= TAG Corner =

TAG Corner (or simply TAG: Tennessee, Alabama, and Georgia) is a name for the region where the U.S. states of Tennessee, Alabama, and Georgia come together. It is a mountainous area dominated by the Cumberland Plateau and Lookout Mountain, with elevations ranging up to 2000 ft. The major routes of travel through the region are Interstate 59 and US 11, which follow a valley connecting Gadsden, Alabama in the southwest of the region with Chattanooga, Tennessee in the northeast.

These routes cross a corner of Georgia (centered on the town of Trenton), which, because of the terrain, was only accessible by way of Tennessee or Alabama until 1939. One also crosses this corner of Georgia briefly when traveling "west" from Chattanooga to Nashville on Interstate 24.

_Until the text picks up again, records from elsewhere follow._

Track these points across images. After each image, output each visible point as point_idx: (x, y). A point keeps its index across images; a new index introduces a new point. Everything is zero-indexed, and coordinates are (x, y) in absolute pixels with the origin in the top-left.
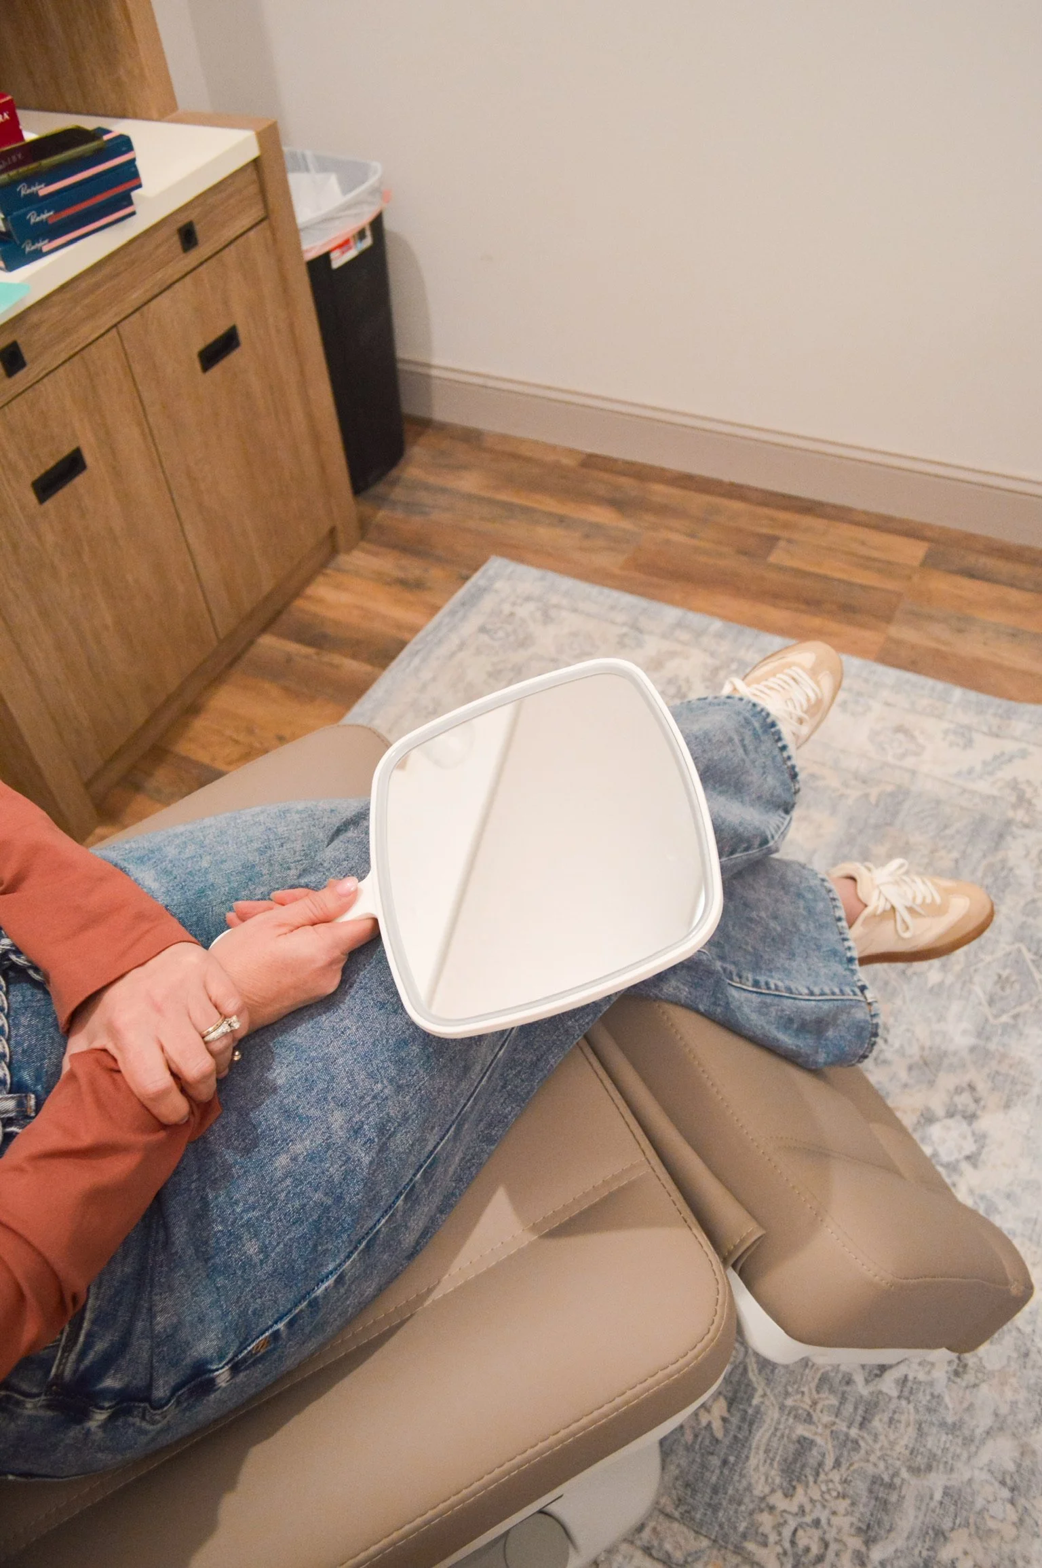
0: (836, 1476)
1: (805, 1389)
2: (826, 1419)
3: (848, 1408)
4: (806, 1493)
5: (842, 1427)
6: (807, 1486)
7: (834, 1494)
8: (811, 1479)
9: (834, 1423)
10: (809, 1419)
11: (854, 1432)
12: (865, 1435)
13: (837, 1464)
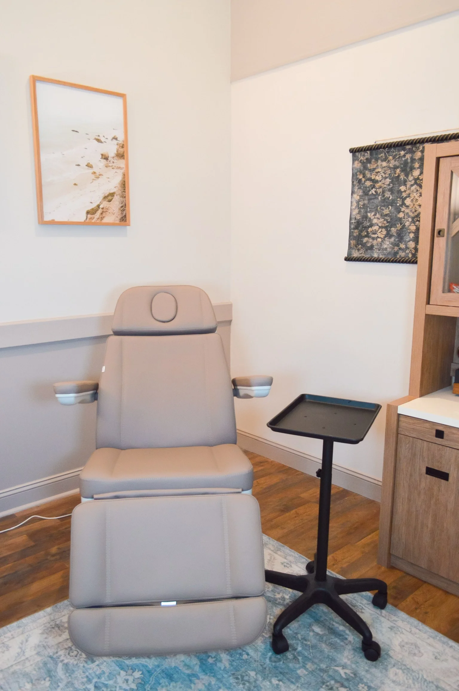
0: (82, 665)
1: (105, 668)
2: (95, 669)
3: (93, 675)
4: (83, 657)
5: (91, 671)
6: (85, 658)
7: (78, 663)
8: (85, 660)
9: (93, 670)
10: (98, 665)
11: (87, 674)
12: (84, 676)
13: (84, 667)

The term TAG Corner seems to find the most use among devotees of caving, although cavers usually just call the area "TAG". Because of the limestone geology of the Cumberland Plateau, the area is one of the finest for caving in the United States. TAG is especially known for vertical caving due to the depth of many of the caves.

The abbreviation may have originally been used by the TAG Line, a railroad which operated in the region from 1892 to 1971. It may also come from a group of cavers calling themselves TAG in the 1960s.